BEGIN Excerpt provided
PropertyChangeListeners
All Swing components implement the property pattern, meaning that there is an addPropertyChangeListener() method on all subclasses of JComponent. There is even a special version which lets you listen to just a particular property by passing the property name into addPropertyChangeListener() along with your listener. Most component properties are already set up to send events when they change. This includes things like the text of a JTextField and the background color of a JButton. JComponent also has a firePropertyChange() method which lets your custom Swing components send their own change events without ever having to much with event classes. The result is a very easy way to hook components together with a minimum of new code, and no new interfaces or classes.
Here's an example. I was working on a tiny bitmap tile editor. There is a "+" button which lets you make the grid a bit bigger. When it's pressed the grid editor panel needs to make itself bigger. When the grid becomes bigger a small label needs to reflect the new size of the grid. You can see a chain of events here that have to be implemented. I could create custom events (like GridSizeChangeEvents or something equally horrendous), but that's a lot of work for what boils down to "update yourself". Let's see how it would work using the PropertyChangeListener instead.
First, I create the editor. It is a custom JPanel with a method called setGridwidth(). Each time the grid width is changed it rebuilds the internal grid data and then fires a property change event about it. Chose to set the property from true to false, though it doesn't really matter what I send as long as it's different. I just want to indicate that a change has happened. I have un-creatively named the property "grid" and anyone else can listen to it. Here is what it looks like:
public class TileBuilderEditorPanel extends JPanel {
...
public void setGridwidth(int gridwidth) {
this.gridwidth = gridwidth;
rebuildGrid();
}
private void rebuildGrid() {
int[][] newgrid = new int[gridwidth][gridheight];
...
this.gridcells = newgrid;
repaint();
firePropertyChange("grid",false,true);
}
}
Back in my main class I want to update the label whenever the grid size changes. This is simple with an anonymous listener class like this:
editor.addPropertyChangeListener("grid", new PropertyChangeListener() {
public void propertyChange(PropertyChangeEvent propertyChangeEvent) {
viewer.repaint();
grid_size.setText(realeditor.getGridwidth() + " x "
END Excerpt provided
BEGIN Source material
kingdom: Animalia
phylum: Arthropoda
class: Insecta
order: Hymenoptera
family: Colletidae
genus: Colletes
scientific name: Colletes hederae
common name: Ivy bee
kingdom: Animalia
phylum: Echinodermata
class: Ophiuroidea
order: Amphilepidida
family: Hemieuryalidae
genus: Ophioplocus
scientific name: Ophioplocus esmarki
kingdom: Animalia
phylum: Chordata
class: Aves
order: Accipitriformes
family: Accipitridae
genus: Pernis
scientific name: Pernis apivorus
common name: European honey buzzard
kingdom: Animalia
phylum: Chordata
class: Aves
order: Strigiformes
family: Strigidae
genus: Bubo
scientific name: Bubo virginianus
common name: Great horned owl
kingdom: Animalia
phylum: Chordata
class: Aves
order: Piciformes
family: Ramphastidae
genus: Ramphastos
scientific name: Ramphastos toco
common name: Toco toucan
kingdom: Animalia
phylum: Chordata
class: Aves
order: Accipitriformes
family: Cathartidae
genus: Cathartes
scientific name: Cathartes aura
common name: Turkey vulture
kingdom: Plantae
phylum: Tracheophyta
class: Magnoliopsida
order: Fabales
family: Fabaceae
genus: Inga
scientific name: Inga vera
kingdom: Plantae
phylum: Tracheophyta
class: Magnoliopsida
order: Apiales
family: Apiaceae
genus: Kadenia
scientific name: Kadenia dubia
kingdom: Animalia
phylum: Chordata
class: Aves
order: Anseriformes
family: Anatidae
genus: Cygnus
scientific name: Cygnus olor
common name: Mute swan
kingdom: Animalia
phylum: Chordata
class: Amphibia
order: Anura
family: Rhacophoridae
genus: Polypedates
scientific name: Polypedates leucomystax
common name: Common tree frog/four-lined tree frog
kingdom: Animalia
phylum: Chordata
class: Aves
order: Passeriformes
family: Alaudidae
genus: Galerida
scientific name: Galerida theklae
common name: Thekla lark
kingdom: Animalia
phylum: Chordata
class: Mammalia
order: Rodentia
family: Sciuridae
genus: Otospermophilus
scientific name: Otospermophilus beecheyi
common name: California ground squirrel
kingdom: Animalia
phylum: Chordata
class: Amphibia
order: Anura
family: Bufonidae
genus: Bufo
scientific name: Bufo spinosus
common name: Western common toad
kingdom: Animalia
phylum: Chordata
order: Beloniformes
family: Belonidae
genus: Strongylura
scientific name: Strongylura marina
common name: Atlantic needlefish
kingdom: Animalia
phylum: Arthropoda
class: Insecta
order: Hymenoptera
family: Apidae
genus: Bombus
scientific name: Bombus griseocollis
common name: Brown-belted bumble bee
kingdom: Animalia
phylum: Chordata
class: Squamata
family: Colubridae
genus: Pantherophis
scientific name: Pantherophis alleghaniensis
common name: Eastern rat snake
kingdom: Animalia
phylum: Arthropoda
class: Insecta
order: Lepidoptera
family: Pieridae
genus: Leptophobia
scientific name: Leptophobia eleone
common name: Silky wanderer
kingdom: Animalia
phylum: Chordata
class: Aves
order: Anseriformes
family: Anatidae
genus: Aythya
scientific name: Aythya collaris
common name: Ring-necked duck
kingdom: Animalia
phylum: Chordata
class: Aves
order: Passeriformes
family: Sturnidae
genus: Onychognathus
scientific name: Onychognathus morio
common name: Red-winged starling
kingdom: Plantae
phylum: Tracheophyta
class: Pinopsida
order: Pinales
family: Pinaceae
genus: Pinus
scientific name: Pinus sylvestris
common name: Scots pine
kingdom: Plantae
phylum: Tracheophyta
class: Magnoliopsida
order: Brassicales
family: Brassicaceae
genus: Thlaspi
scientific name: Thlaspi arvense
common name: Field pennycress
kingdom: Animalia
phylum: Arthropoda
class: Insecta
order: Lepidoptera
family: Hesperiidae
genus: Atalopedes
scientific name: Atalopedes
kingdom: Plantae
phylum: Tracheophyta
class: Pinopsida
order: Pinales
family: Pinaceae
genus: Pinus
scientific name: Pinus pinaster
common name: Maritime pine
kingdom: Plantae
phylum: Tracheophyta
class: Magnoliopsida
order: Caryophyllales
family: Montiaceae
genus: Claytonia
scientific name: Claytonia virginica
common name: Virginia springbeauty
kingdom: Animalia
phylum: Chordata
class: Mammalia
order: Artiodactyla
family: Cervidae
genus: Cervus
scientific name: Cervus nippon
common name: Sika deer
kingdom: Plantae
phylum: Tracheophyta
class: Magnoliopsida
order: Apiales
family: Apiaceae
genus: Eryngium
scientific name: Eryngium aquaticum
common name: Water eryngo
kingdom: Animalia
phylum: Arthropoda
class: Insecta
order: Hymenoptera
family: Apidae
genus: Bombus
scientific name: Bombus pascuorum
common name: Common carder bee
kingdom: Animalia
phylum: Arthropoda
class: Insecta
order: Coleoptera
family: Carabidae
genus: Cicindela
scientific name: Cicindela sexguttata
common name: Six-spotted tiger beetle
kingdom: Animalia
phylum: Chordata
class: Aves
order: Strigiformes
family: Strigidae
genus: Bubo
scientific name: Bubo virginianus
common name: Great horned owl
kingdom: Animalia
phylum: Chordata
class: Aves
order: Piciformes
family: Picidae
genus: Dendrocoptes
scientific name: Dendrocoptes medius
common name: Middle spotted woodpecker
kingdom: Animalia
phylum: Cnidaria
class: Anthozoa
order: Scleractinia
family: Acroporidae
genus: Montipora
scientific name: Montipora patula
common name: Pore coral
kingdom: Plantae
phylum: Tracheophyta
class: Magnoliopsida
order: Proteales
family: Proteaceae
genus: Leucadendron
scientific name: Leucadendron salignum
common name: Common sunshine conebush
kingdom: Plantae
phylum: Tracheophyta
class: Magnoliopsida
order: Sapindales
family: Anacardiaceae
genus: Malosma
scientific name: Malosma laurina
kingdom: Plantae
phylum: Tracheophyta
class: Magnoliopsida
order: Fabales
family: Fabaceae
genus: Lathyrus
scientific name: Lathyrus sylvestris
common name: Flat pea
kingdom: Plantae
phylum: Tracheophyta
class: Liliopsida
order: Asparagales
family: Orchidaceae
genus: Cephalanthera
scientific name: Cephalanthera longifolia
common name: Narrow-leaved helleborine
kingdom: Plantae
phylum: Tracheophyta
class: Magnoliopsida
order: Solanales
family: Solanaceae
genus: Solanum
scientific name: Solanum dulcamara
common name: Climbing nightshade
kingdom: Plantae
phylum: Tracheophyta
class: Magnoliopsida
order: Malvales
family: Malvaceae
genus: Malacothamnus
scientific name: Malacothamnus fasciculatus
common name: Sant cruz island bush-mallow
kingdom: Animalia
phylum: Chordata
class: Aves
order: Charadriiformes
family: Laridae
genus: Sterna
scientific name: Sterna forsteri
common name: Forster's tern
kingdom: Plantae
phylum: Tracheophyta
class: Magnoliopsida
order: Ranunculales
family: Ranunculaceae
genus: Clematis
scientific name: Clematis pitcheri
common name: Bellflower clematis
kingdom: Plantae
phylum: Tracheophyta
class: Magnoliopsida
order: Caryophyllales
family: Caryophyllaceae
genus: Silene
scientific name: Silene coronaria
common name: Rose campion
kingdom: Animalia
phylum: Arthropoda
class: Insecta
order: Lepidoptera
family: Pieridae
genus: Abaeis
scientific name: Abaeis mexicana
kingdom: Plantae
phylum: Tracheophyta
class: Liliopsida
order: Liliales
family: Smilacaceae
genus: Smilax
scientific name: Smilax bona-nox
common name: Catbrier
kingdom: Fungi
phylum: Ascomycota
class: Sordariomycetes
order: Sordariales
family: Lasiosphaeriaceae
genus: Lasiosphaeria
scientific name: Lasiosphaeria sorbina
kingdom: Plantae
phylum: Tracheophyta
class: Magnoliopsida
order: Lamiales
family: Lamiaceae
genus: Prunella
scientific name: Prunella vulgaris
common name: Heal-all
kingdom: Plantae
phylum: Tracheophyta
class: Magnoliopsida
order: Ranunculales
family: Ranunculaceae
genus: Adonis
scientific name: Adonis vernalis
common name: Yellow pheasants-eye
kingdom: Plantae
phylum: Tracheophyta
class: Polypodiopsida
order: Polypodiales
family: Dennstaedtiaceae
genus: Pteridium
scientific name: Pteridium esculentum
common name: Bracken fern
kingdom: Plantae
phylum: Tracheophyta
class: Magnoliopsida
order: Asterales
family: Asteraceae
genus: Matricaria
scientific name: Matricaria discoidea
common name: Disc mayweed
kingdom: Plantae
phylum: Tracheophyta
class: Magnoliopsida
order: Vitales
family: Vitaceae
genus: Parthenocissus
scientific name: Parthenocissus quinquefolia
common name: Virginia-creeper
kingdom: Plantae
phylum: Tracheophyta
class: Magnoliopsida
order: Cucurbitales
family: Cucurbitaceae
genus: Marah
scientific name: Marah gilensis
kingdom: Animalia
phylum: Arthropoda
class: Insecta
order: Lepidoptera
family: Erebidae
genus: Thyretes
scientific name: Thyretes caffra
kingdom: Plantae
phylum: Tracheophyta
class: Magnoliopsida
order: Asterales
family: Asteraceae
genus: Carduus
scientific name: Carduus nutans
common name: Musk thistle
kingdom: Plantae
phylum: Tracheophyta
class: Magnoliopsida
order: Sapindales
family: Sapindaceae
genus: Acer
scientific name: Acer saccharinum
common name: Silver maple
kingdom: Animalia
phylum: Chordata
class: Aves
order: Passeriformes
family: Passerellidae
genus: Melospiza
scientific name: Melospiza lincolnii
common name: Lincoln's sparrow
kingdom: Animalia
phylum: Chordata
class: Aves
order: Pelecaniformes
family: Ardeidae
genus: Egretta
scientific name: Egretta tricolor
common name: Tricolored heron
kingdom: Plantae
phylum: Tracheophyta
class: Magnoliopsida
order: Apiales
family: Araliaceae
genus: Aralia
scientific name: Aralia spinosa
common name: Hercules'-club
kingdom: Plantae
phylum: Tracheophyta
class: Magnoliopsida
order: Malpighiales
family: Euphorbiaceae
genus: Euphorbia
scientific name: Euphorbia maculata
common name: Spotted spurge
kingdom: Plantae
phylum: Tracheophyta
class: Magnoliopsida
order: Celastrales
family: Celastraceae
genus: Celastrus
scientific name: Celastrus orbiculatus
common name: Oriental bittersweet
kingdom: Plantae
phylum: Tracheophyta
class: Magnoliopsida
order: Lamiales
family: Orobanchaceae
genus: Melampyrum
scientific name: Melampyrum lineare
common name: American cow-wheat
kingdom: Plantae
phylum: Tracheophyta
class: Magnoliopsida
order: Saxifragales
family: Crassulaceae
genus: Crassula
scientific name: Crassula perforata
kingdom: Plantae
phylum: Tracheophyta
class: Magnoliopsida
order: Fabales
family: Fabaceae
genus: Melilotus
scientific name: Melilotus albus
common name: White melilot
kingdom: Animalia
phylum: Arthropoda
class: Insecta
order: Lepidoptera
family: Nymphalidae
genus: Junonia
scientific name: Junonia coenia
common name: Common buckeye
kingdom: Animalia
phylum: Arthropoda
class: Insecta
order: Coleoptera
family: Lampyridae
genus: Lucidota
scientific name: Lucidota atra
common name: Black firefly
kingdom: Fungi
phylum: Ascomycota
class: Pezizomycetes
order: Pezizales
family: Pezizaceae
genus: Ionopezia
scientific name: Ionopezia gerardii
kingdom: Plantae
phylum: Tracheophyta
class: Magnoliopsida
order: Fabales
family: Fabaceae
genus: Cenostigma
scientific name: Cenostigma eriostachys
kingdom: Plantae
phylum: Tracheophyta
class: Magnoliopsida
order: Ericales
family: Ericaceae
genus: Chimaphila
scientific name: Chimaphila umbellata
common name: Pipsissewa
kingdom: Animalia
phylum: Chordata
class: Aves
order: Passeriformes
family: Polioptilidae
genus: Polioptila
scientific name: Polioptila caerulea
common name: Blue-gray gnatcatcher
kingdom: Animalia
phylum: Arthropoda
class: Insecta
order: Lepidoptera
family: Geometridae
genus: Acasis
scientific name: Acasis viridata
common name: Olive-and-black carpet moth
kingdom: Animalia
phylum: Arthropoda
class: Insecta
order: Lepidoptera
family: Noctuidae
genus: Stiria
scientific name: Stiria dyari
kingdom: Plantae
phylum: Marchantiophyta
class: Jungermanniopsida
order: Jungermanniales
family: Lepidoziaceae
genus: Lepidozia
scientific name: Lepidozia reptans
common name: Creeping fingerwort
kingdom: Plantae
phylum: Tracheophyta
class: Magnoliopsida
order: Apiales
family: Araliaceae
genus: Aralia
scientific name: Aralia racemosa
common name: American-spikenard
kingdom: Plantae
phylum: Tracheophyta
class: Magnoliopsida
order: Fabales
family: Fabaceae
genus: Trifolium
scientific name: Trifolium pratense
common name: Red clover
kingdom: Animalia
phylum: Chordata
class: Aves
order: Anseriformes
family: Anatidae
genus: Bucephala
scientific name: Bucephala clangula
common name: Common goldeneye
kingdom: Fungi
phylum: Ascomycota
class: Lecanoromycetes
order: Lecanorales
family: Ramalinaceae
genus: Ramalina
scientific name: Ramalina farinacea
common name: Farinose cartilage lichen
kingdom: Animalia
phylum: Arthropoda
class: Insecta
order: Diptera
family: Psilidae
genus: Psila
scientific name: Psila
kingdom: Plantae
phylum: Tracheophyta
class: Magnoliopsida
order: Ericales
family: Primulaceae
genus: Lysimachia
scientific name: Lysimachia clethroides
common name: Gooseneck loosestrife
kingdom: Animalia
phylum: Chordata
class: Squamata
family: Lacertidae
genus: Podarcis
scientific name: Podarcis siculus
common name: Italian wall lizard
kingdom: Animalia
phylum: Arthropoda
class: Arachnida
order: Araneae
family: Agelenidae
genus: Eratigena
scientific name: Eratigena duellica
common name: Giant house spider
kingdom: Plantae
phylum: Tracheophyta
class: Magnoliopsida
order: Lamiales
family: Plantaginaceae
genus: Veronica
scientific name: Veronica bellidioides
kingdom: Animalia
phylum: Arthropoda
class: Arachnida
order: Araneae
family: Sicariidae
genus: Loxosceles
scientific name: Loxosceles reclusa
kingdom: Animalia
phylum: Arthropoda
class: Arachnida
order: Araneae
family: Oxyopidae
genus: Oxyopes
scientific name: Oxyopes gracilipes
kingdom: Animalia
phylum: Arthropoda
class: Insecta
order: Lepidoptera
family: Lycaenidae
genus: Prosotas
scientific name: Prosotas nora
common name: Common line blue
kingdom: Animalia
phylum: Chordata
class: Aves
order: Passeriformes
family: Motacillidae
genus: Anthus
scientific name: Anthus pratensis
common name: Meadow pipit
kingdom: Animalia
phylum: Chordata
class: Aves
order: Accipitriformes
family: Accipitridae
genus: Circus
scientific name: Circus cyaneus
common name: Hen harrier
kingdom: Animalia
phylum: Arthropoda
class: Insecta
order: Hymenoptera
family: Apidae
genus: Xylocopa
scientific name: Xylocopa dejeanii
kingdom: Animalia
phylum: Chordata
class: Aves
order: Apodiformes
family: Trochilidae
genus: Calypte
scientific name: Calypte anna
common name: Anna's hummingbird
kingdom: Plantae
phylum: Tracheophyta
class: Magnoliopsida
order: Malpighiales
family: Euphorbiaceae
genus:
END Source material
■ Set of tasks:
a) Repeat the part of the PropertyChangeListeners excerpt that opens with the words containing "Here's an example." and closes with "the PropertyChangeListener instead.".
b) According to the PropertyChangeListeners excerpt, why did the author decide against creating custom event classes for the tile editor's chain of updates?
The items are separate material with no connection to the text.

■ Exercise answers:
a)
Here's an example. I was working on a tiny bitmap tile editor. There is a "+" button which lets you make the grid a bit bigger. When it's pressed the grid editor panel needs to make itself bigger. When the grid becomes bigger a small label needs to reflect the new size of the grid. You can see a chain of events here that have to be implemented. I could create custom events (like GridSizeChangeEvents or something equally horrendous), but that's a lot of work for what boils down to "update yourself". Let's see how it would work using the PropertyChangeListener instead.

b) Custom events, such as something like GridSizeChangeEvents, would be a lot of work for what boils down to "update yourself." Using PropertyChangeListener instead lets components be hooked together with a minimum of new code and no new interfaces or classes.